🔍 The Workshop Scope
As Distributed Machine Learning (ML) becomes the backbone of everything from healthcare to autonomous vehicles, we’ve reached a tipping point. Efficiency is no longer the only goal—resilience and security are now the primary bottlenecks. HotDiSec (Workshop on Hot Topics at the Intersection of Distributed Machine Learning and Security) bridges the gap between Distributed Systems, AI, and Cybersecurity. While other venues treat these fields in isolation, we focus on the “systemic friction” where they collide.
HotDiSec Pillars:
- Securing Distributed ML: Protecting Federated and Split Learning from poisoning and privacy leaks.
- Distributed ML for Security: Using edge intelligence to hunt for malware and anomalies.
- AI for System Defense: Using ML to orchestrate adaptive security protocols.

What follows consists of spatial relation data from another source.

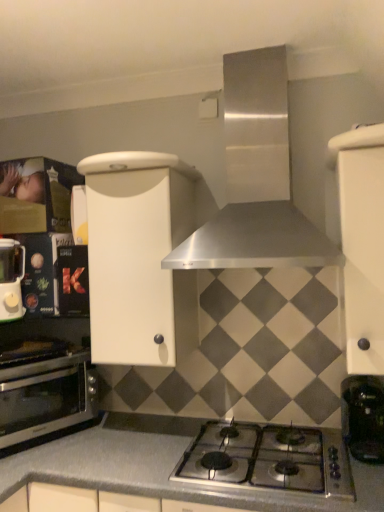
Where is `polished stainless steel gas stove at center`? polished stainless steel gas stove at center is located at coordinates (269, 459).

What do you see at coordinates (139, 257) in the screenshot?
I see `white matte cabinet at center, acting as the 2th cabinetry starting from the right` at bounding box center [139, 257].

The width and height of the screenshot is (384, 512). I want to click on stainless steel oven at lower left, so click(46, 397).

What do you see at coordinates (157, 467) in the screenshot? The image size is (384, 512). I see `gray matte countertop at lower center` at bounding box center [157, 467].

Measure the distance between point (346, 436) and camera.

The distance of point (346, 436) from camera is 5.30 feet.

What is the approximate height of black plastic coffee machine at lower right?

The height of black plastic coffee machine at lower right is 10.56 inches.

Image resolution: width=384 pixels, height=512 pixels. What are the coordinates of `stainless steel range hood at upper center` in the screenshot? It's located at (256, 179).

Where is `polished stainless steel gas stove at center`? polished stainless steel gas stove at center is located at coordinates click(269, 459).

Between black plastic coffee machine at lower right and white matte cabinet at center, which is counted as the first cabinetry, starting from the left, which one is positioned in front?

Positioned in front is black plastic coffee machine at lower right.

Is black plastic coffee machine at lower right not inside white matte cabinet at center, which is counted as the first cabinetry, starting from the left?

black plastic coffee machine at lower right is positioned outside white matte cabinet at center, which is counted as the first cabinetry, starting from the left.

Identify the location of coffee machine below the white matte cabinet at center, which is counted as the first cabinetry, starting from the left (from the image's perspective). (x=363, y=417).

Is black plastic coffee machine at lower right taller than white matte cabinet at center, acting as the 2th cabinetry starting from the right?

No.

There is a black plastic coffee machine at lower right. Where is `the 1st cabinetry above it (from the image's perspective)`? The image size is (384, 512). the 1st cabinetry above it (from the image's perspective) is located at coordinates (139, 257).

From a real-world perspective, relative to black plastic coffee machine at lower right, is white matte cabinet at center, which is counted as the first cabinetry, starting from the left, vertically above or below?

In terms of real-world spatial position, white matte cabinet at center, which is counted as the first cabinetry, starting from the left, is above black plastic coffee machine at lower right.

Considering the sizes of objects white matte cabinet at center, acting as the 2th cabinetry starting from the right, and black plastic coffee machine at lower right in the image provided, who is shorter, white matte cabinet at center, acting as the 2th cabinetry starting from the right, or black plastic coffee machine at lower right?

With less height is black plastic coffee machine at lower right.

Is white matte cabinet at center, which is counted as the first cabinetry, starting from the left, positioned with its back to black plastic coffee machine at lower right?

white matte cabinet at center, which is counted as the first cabinetry, starting from the left, is not turned away from black plastic coffee machine at lower right.

From a real-world perspective, relative to white matte cabinet at center, acting as the 2th cabinetry starting from the right, is matte white blender at left vertically above or below?

In terms of real-world spatial position, matte white blender at left is below white matte cabinet at center, acting as the 2th cabinetry starting from the right.

Consider the image. From the image's perspective, which is above, matte white blender at left or white matte cabinet at center, acting as the 2th cabinetry starting from the right?

From the image's view, white matte cabinet at center, acting as the 2th cabinetry starting from the right, is above.

Can you confirm if matte white blender at left is wider than white matte cabinet at center, which is counted as the first cabinetry, starting from the left?

No.

Find the location of `the 1st cabinetry in front of the matte white blender at left, counting from the anchor's position`. the 1st cabinetry in front of the matte white blender at left, counting from the anchor's position is located at coordinates (139, 257).

Are matte white blender at left and stainless steel oven at lower left located far from each other?

matte white blender at left is near stainless steel oven at lower left, not far away.

From the image's perspective, relative to stainless steel oven at lower left, is matte white blender at left above or below?

Clearly, from the image's perspective, matte white blender at left is above stainless steel oven at lower left.

Consider the image. Is the position of black plastic coffee machine at lower right more distant than that of stainless steel oven at lower left?

No, it is not.

Is black plastic coffee machine at lower right not near stainless steel oven at lower left?

Yes, black plastic coffee machine at lower right is far from stainless steel oven at lower left.

Between black plastic coffee machine at lower right and stainless steel oven at lower left, which one appears on the left side from the viewer's perspective?

stainless steel oven at lower left.

Is black plastic coffee machine at lower right wider than stainless steel oven at lower left?

Incorrect, the width of black plastic coffee machine at lower right does not surpass that of stainless steel oven at lower left.

Considering the positions of objects white matte cabinet at right, which is counted as the 2th cabinetry, starting from the left, and matte white blender at left in the image provided, who is behind, white matte cabinet at right, which is counted as the 2th cabinetry, starting from the left, or matte white blender at left?

matte white blender at left is further away from the camera.

Based on the photo, are white matte cabinet at right, which is counted as the 2th cabinetry, starting from the left, and matte white blender at left far apart?

Absolutely, white matte cabinet at right, which is counted as the 2th cabinetry, starting from the left, is distant from matte white blender at left.

Which is closer to the camera, (369, 252) or (22, 262)?

Point (369, 252).

From the image's perspective, between white matte cabinet at right, which ranks as the first cabinetry in right-to-left order, and matte white blender at left, which one is located above?

white matte cabinet at right, which ranks as the first cabinetry in right-to-left order.

Would you say polished stainless steel gas stove at center is outside black plastic coffee machine at lower right?

Yes, polished stainless steel gas stove at center is located beyond the bounds of black plastic coffee machine at lower right.

Is point (244, 478) positioned in front of point (359, 451)?

Yes, point (244, 478) is in front of point (359, 451).

Is the surface of polished stainless steel gas stove at center in direct contact with black plastic coffee machine at lower right?

polished stainless steel gas stove at center is not next to black plastic coffee machine at lower right, and they're not touching.

Considering the sizes of objects polished stainless steel gas stove at center and black plastic coffee machine at lower right in the image provided, who is wider, polished stainless steel gas stove at center or black plastic coffee machine at lower right?

With larger width is polished stainless steel gas stove at center.

Where is `the 2nd cabinetry to the left of the black plastic coffee machine at lower right, counting from the anchor's position`? The image size is (384, 512). the 2nd cabinetry to the left of the black plastic coffee machine at lower right, counting from the anchor's position is located at coordinates (139, 257).

The height and width of the screenshot is (512, 384). I want to click on coffee machine below the white matte cabinet at center, acting as the 2th cabinetry starting from the right (from the image's perspective), so click(363, 417).

When comparing their distances from stainless steel range hood at upper center, does stainless steel oven at lower left or white matte cabinet at right, which ranks as the first cabinetry in right-to-left order, seem further?

Based on the image, stainless steel oven at lower left appears to be further to stainless steel range hood at upper center.

Considering their positions, is polished stainless steel gas stove at center positioned closer to gray matte countertop at lower center than white matte cabinet at center, acting as the 2th cabinetry starting from the right?

The object closer to gray matte countertop at lower center is polished stainless steel gas stove at center.

Looking at the image, which one is located closer to white matte cabinet at right, which is counted as the 2th cabinetry, starting from the left, gray matte countertop at lower center or stainless steel range hood at upper center?

stainless steel range hood at upper center is closer to white matte cabinet at right, which is counted as the 2th cabinetry, starting from the left.

From the image, which object appears to be farther from white matte cabinet at center, acting as the 2th cabinetry starting from the right, stainless steel range hood at upper center or stainless steel oven at lower left?

The object further to white matte cabinet at center, acting as the 2th cabinetry starting from the right, is stainless steel oven at lower left.

When comparing their distances from gray matte countertop at lower center, does white matte cabinet at center, which is counted as the first cabinetry, starting from the left, or polished stainless steel gas stove at center seem further?

white matte cabinet at center, which is counted as the first cabinetry, starting from the left.

Considering their positions, is stainless steel oven at lower left positioned further to polished stainless steel gas stove at center than gray matte countertop at lower center?

The object further to polished stainless steel gas stove at center is stainless steel oven at lower left.

When comparing their distances from white matte cabinet at center, acting as the 2th cabinetry starting from the right, does gray matte countertop at lower center or white matte cabinet at right, which is counted as the 2th cabinetry, starting from the left, seem closer?

The object closer to white matte cabinet at center, acting as the 2th cabinetry starting from the right, is gray matte countertop at lower center.

From the picture: Considering their positions, is black plastic coffee machine at lower right positioned further to gray matte countertop at lower center than polished stainless steel gas stove at center?

black plastic coffee machine at lower right lies further to gray matte countertop at lower center than the other object.

Locate an element on the screen. gas stove between white matte cabinet at center, which is counted as the first cabinetry, starting from the left, and black plastic coffee machine at lower right is located at coordinates (269, 459).

The width and height of the screenshot is (384, 512). What are the coordinates of `oven between stainless steel range hood at upper center and polished stainless steel gas stove at center in the vertical direction` in the screenshot? It's located at (46, 397).

Where is `gas stove situated between stainless steel oven at lower left and white matte cabinet at right, which is counted as the 2th cabinetry, starting from the left, from left to right`? gas stove situated between stainless steel oven at lower left and white matte cabinet at right, which is counted as the 2th cabinetry, starting from the left, from left to right is located at coordinates (269, 459).

Locate an element on the screen. The width and height of the screenshot is (384, 512). oven between matte white blender at left and white matte cabinet at right, which is counted as the 2th cabinetry, starting from the left is located at coordinates (46, 397).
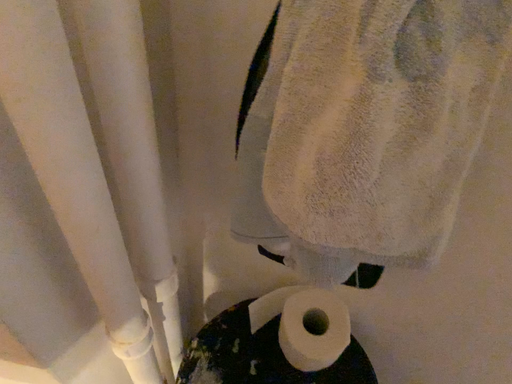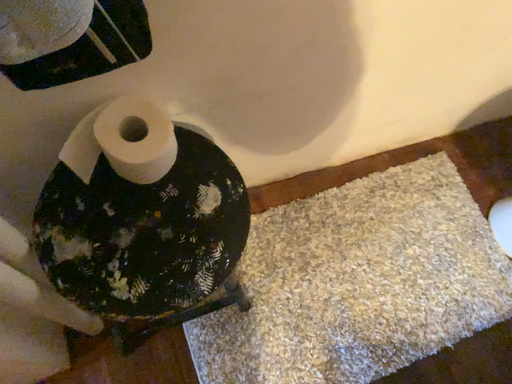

Inspired by “hot topic” venues that prioritize bold ideas over polished proofs, HotDiSec serves as a platform for high-impact position papers, preliminary breakthroughs, and—crucially—forensic “lessons learned” from failed security architectures. We believe that understanding why a secure distributed model failed in deployment is often more valuable than a theoretical success. Whether you are challenging long-held assumptions in Federated Learning, presenting novel attack vectors in Edge AI, or critiquing the current state of adversarial robustness, HotDiSec invites researchers and practitioners to join a candid, high-energy dialogue on the future of resilient, decentralized intelligence.